Most code-focused datasets capture prompts and final patches but not the stepwise agent reasoning and environment observations needed for robust, repository-aware agents. SWE-Hero Trajectories fills that gap by offering execution-style agent trajectories where each example records the conversation, tool outputs, and the final unified diff — enabling models to learn multi-step planning, tool orchestration, and repository edits rather than only mapping prompts to patches.
What Sets It Apart
- Execution-style trajectories: each instance includes the full trajectory (system/user/assistant/tool roles) and tool-call records, so models can be trained on intermediate reasoning and observed tool outputs, not just input→output pairs.
- Patch-level supervision: final edits are provided as unified diffs, enabling direct supervised fine-tuning for accurate code changes and regression-aware edits.
- Scale and provenance: ~34k trajectories derived from 11,766 curated issue statements sourced from existing SWE datasets and synthesized using Qwen3-Coder-480B, intended to match SWE-Bench–style tasks.

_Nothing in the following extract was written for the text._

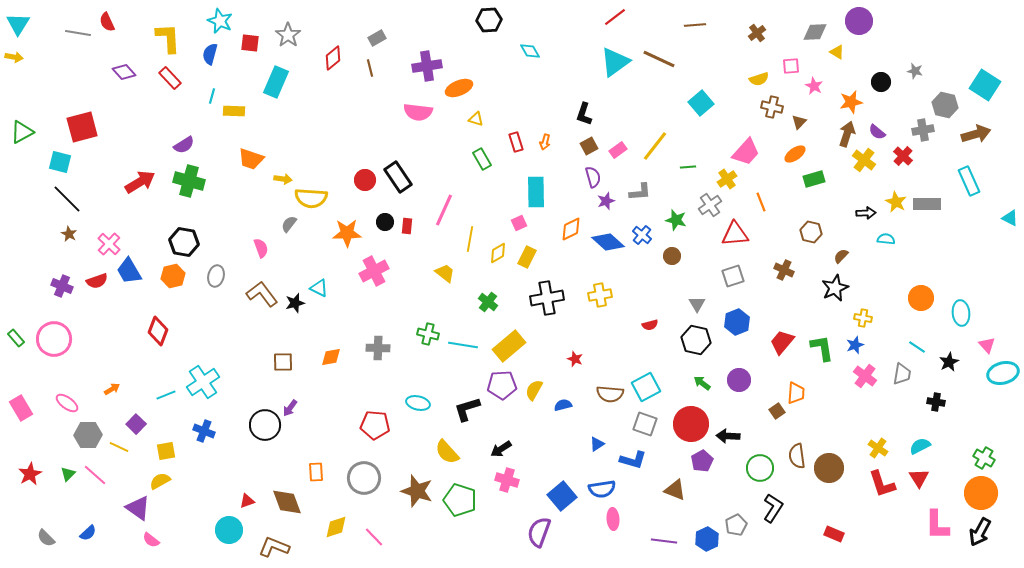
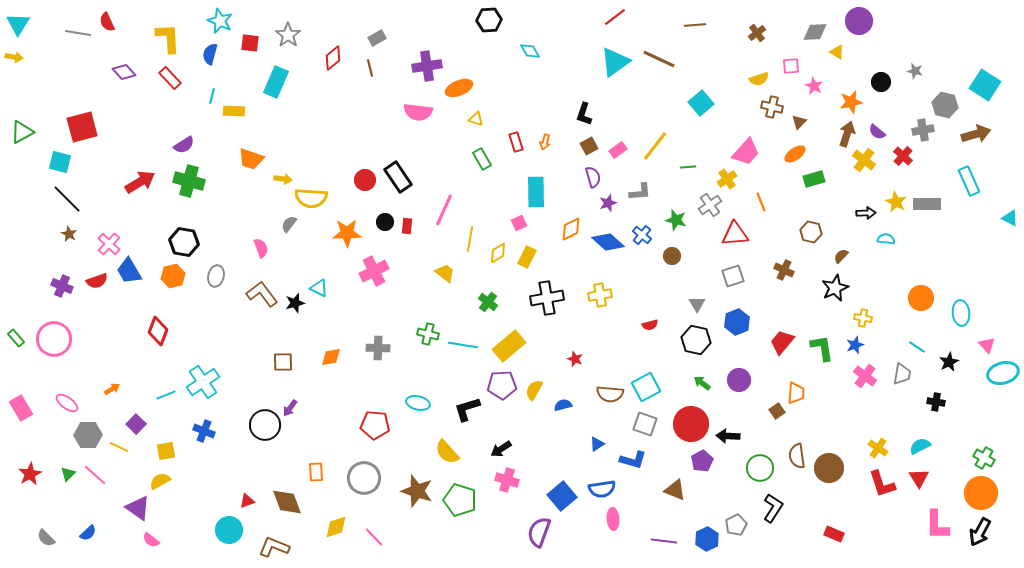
purple star at (606, 201): moved 2 px right, 2 px down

- Permissive reuse: released with CC BY 4.0 and permissively licensed source materials (MIT/Apache/BSD variants), allowing commercial and research use with attribution.
Who It's For and Trade-offs
Great fit if you are building or fine-tuning LLMs/agents for repository-aware software engineering tasks, multi-step tool use (e.g., test-run/edit cycles), or want supervised signals for code-edit policies and agent debugging. It is particularly useful for teams that need model behavior traceability (intermediate actions + final diffs).
Look elsewhere if you require purely human-written execution traces or live execution logs from actual CI/test runs: SWE-Hero trajectories are largely synthesized (model-generated) and may carry biases from the generator (Qwen3-Coder). Also, if you need very large-scale raw code corpora for pretraining rather than supervised agent trajectories, general code datasets are a better fit.
Where It Fits
Positioned between single-step code-edit datasets and full empirical execution logs, SWE-Hero is tailored for supervised fine-tuning and distillation of agent policies. Use it to teach LLMs how to plan, call tools, interpret tool outputs, and produce safe patches; combine with real-world test suites or human-in-the-loop validation to mitigate synthetic-generation artifacts.